▸ **REQUIREMENT**
Give again the entries below exactly, beginning at the first line and ending at the line with "483 340 172".

▸ **MATERIAL SUPPLIED**
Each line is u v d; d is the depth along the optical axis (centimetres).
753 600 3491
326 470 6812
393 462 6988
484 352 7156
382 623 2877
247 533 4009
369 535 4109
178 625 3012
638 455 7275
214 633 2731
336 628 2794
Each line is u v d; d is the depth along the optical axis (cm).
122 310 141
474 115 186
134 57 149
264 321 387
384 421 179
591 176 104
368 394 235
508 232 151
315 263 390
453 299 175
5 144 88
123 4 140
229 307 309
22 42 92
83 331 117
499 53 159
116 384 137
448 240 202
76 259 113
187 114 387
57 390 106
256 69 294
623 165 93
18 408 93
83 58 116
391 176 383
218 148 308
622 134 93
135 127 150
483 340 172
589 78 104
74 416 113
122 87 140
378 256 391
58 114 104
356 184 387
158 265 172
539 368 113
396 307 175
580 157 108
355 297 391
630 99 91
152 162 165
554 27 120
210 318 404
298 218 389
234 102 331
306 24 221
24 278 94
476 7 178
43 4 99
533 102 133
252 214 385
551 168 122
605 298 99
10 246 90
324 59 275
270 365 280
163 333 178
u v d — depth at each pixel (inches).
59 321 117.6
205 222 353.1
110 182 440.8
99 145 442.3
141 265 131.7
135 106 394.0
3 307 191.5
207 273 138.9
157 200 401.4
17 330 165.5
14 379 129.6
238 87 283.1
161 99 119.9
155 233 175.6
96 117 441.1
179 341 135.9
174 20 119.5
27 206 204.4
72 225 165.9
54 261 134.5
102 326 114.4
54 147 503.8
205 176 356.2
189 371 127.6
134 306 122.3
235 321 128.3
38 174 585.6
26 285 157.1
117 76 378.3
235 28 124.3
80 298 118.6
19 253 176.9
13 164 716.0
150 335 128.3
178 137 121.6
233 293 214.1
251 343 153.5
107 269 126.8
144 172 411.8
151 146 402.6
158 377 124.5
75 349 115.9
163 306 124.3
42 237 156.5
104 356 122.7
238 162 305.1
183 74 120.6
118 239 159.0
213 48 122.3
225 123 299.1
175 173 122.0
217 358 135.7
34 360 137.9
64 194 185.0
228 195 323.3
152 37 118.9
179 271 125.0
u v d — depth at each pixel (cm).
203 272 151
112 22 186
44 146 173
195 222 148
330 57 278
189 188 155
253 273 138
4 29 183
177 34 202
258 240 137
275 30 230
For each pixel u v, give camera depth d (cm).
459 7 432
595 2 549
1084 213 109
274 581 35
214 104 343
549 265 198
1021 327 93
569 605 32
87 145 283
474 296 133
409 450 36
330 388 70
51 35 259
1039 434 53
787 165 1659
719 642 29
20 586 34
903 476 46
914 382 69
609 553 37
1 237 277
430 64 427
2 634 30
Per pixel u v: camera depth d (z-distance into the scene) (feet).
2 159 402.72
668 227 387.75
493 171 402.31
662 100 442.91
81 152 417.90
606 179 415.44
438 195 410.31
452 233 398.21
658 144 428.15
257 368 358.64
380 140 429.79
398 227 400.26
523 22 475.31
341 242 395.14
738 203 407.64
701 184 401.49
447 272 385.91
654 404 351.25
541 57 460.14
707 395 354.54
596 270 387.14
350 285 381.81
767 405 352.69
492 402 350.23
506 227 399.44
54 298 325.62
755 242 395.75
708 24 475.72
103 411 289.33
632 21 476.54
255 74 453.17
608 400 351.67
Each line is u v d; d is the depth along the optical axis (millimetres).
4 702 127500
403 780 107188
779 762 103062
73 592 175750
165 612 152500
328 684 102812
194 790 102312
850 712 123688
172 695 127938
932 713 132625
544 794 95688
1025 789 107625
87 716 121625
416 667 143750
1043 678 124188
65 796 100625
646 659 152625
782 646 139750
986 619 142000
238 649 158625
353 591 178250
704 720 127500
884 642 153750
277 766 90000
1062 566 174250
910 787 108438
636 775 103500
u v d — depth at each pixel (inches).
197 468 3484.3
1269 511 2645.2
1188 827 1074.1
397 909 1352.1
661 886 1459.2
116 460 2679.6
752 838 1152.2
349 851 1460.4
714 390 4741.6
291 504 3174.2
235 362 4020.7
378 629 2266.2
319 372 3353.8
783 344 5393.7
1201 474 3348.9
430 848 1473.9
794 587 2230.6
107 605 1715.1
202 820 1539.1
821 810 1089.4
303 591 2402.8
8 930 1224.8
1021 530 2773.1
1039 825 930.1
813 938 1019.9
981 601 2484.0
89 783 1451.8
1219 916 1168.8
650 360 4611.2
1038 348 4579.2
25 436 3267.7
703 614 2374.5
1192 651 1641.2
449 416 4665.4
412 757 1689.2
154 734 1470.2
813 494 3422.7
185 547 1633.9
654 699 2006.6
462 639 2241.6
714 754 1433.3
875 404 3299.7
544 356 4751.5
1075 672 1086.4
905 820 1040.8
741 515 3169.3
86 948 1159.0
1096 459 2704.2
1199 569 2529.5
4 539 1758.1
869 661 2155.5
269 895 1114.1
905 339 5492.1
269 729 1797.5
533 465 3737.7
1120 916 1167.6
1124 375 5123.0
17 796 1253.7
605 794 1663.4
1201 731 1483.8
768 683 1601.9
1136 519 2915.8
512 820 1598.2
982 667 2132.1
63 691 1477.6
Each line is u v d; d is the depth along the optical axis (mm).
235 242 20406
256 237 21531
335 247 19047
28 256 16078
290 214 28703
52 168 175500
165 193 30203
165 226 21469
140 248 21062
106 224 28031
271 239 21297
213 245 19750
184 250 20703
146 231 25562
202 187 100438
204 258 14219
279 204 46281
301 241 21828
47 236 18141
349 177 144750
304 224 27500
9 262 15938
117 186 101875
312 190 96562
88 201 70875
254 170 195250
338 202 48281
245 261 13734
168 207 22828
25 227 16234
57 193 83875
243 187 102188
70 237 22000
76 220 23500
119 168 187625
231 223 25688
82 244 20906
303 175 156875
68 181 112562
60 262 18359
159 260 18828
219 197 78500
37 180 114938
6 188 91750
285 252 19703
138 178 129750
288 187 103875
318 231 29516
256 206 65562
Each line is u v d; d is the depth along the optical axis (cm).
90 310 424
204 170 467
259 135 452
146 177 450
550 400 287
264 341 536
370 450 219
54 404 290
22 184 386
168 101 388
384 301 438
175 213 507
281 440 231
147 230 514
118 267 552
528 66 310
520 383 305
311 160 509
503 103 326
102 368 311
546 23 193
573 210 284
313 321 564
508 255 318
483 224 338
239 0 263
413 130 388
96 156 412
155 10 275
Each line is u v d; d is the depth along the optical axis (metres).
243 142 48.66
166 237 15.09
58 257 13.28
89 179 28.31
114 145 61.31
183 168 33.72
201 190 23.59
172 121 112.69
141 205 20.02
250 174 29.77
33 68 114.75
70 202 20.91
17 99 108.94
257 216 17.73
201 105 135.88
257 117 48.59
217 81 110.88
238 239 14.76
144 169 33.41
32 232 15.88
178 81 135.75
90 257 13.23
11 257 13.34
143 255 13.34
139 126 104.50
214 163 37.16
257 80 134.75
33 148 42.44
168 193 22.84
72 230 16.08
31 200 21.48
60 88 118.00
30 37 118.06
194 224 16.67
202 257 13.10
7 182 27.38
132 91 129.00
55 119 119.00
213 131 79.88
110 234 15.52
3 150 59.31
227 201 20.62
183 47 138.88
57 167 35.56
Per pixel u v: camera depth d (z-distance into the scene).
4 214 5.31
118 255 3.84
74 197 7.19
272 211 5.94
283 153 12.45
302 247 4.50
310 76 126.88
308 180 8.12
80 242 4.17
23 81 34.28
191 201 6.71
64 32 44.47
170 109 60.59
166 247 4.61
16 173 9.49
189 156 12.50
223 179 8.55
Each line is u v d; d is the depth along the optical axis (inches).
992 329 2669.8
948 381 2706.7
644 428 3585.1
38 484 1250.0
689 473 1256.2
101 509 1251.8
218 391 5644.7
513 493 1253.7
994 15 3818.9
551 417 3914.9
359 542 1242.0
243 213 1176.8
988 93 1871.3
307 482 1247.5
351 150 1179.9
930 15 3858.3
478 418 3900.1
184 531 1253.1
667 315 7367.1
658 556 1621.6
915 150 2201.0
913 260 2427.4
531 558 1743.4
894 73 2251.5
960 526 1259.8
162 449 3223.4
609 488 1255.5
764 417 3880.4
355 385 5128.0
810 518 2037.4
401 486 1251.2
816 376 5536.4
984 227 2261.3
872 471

▸ **WRITTEN ANSWER**
Each line is u v d; d is the depth along the optical axis (centimetres).
753 600 3491
326 470 6812
393 462 6988
484 352 7156
382 623 2877
247 533 4009
369 535 4109
178 625 3012
638 455 7275
214 633 2731
336 628 2794
Each line is u v d; d is the depth along the optical axis (cm).
122 310 141
474 115 186
134 57 149
264 321 387
384 421 179
591 176 104
368 394 235
508 232 151
315 263 390
453 299 175
5 144 88
123 4 140
229 307 309
22 42 92
83 331 117
499 53 159
116 384 137
448 240 202
76 259 113
187 114 387
57 390 106
256 69 294
623 165 93
18 408 93
83 58 116
391 176 383
218 148 308
622 134 93
135 127 150
483 340 172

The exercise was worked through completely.